M. le président. La parole est à M. le ministre de l'agriculture et de l'alimentation.

M. Julien Denormandie, ministre de l'agriculture et de l'alimentation. Excusez-moi de vous le dire comme cela, madame la députée, mais votre question comporte un nombre d'erreurs assez colossal.

Premièrement, contrairement à ce que vous prétendez, l'arrêté « abeilles » n'impose en aucun cas le travail de nuit : c'était même la ligne rouge que j'avais résolument tracée d'emblée.

Deuxièmement, cet arrêté est le fruit d'une très large concertation, car il faut trouver un équilibre parfois compliqué entre des intérêts divers. Votre intervention en apporte d'ailleurs un témoignage criant : vous commencez par vous poser en défenseure des abeilles avant de conclure que tout ce que nous avons entrepris est bon à jeter à la poubelle.

C'est parce que la réalité est complexe que nous avons prévu des dérogations destinées à trouver de justes équilibres. C'est pour cela que nous avons adopté une approche pragmatique et défini des conditions d'application pour cet arrêté. Quant au cadre familial, il a été au centre de mes préoccupations et à l'origine de mon choix de ne jamais imposer de travail de nuit. Ce n'est pas ma vision d'une société de progrès !

Si votre énumération ne correspond pas à l'arrêté pris, vous avez raison sur deux points sur lesquels je voudrais insister.

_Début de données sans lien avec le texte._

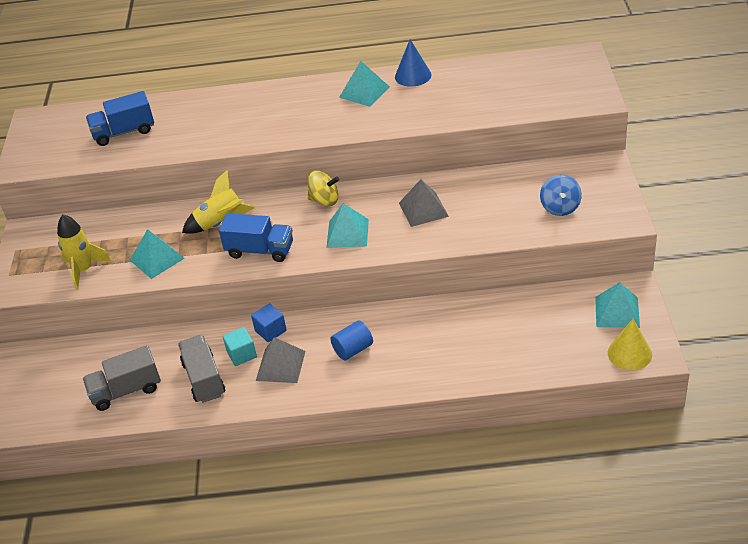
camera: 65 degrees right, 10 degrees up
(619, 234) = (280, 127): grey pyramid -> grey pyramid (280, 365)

Premier point : ces débats sur les produits utilisés dans l'agriculture doivent avoir lieu au niveau européen ; quand ils sont traités à un niveau national, les décisions prises entraînent des distorsions de concurrence. Aussi ai-je décidé d'en faire un objectif prioritaire de la présidence française du Conseil de l'Union européenne.

Deuxième point : l'importance de la recherche. À cet égard, je vous ferais observer que nous avons investi massivement dans ce domaine, comme peu de gouvernements l'ont fait, notamment en saisissant les occasions offertes par de nouveaux plans tels que le plan France 2030.

Néanmoins, la recherche peut prendre beaucoup de temps quand elle doit résoudre des problèmes compliqués – ce n'est pas le ministre, mais l'ingénieur agronome qui vous le dit. À juste titre, on dit souvent qu'en agriculture, on a l'année culturale pour tester une recherche. Ce seul considérant donne une idée du temps nécessaire.

Il nous faut rattraper des retards dus à des années de sous-investissement dans la recherche, même si nos instituts, qu'ils soient publics ou privés, font partie des meilleurs au monde. J'ai appelé « troisième révolution agricole » celle qui a lieu autour du vivant et de la connaissance, et qui passe par le numérique, l'agrorobotique, la génétique, le biocontrôle.

Trois mots résument donc notre action : pragmatisme, équilibre, investissements. Les transitions nécessaires ne se feront pas sur injonction mais grâce à des investissements, et c'est pourquoi nous investissons 2,4 milliards d'euros dans cette révolution agricole.

Mme Valérie Bazin-Malgras. Je voudrais répondre, monsieur le président.

M. le président. Votre temps de parole est épuisé, chère collègue : vous connaissez les règles et il me semble que vous y êtes attachée.